> [EXERCISE BRIEF]
Please set down only the lines between the line containing "375 18 27.39" and the end of the records, inclusive, exactly as they stand.

> [Stored data]
━━━━━━━━━━

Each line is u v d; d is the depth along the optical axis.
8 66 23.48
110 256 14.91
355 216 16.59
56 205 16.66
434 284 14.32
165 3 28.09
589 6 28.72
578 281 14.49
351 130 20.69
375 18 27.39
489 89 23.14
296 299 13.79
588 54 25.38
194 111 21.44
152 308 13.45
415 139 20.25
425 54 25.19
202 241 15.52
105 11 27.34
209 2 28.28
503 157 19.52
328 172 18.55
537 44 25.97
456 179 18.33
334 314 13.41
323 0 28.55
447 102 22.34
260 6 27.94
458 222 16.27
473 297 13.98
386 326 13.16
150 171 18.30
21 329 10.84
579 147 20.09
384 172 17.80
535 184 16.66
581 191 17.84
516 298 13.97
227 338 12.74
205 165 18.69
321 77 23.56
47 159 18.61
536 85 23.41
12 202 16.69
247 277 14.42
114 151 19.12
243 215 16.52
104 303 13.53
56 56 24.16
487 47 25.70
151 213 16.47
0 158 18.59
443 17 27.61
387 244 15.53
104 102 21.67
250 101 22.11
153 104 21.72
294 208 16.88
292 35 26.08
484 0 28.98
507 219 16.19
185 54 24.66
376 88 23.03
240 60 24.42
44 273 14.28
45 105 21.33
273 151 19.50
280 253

━━━━━━━━━━

> [FINISHED TASK]
375 18 27.39
489 89 23.14
296 299 13.79
588 54 25.38
194 111 21.44
152 308 13.45
415 139 20.25
425 54 25.19
202 241 15.52
105 11 27.34
209 2 28.28
503 157 19.52
328 172 18.55
537 44 25.97
456 179 18.33
334 314 13.41
323 0 28.55
447 102 22.34
260 6 27.94
458 222 16.27
473 297 13.98
386 326 13.16
150 171 18.30
21 329 10.84
579 147 20.09
384 172 17.80
535 184 16.66
581 191 17.84
516 298 13.97
227 338 12.74
205 165 18.69
321 77 23.56
47 159 18.61
536 85 23.41
12 202 16.69
247 277 14.42
114 151 19.12
243 215 16.52
104 303 13.53
56 56 24.16
487 47 25.70
151 213 16.47
0 158 18.59
443 17 27.61
387 244 15.53
104 102 21.67
250 101 22.11
153 104 21.72
294 208 16.88
292 35 26.08
484 0 28.98
507 219 16.19
185 54 24.66
376 88 23.03
240 60 24.42
44 273 14.28
45 105 21.33
273 151 19.50
280 253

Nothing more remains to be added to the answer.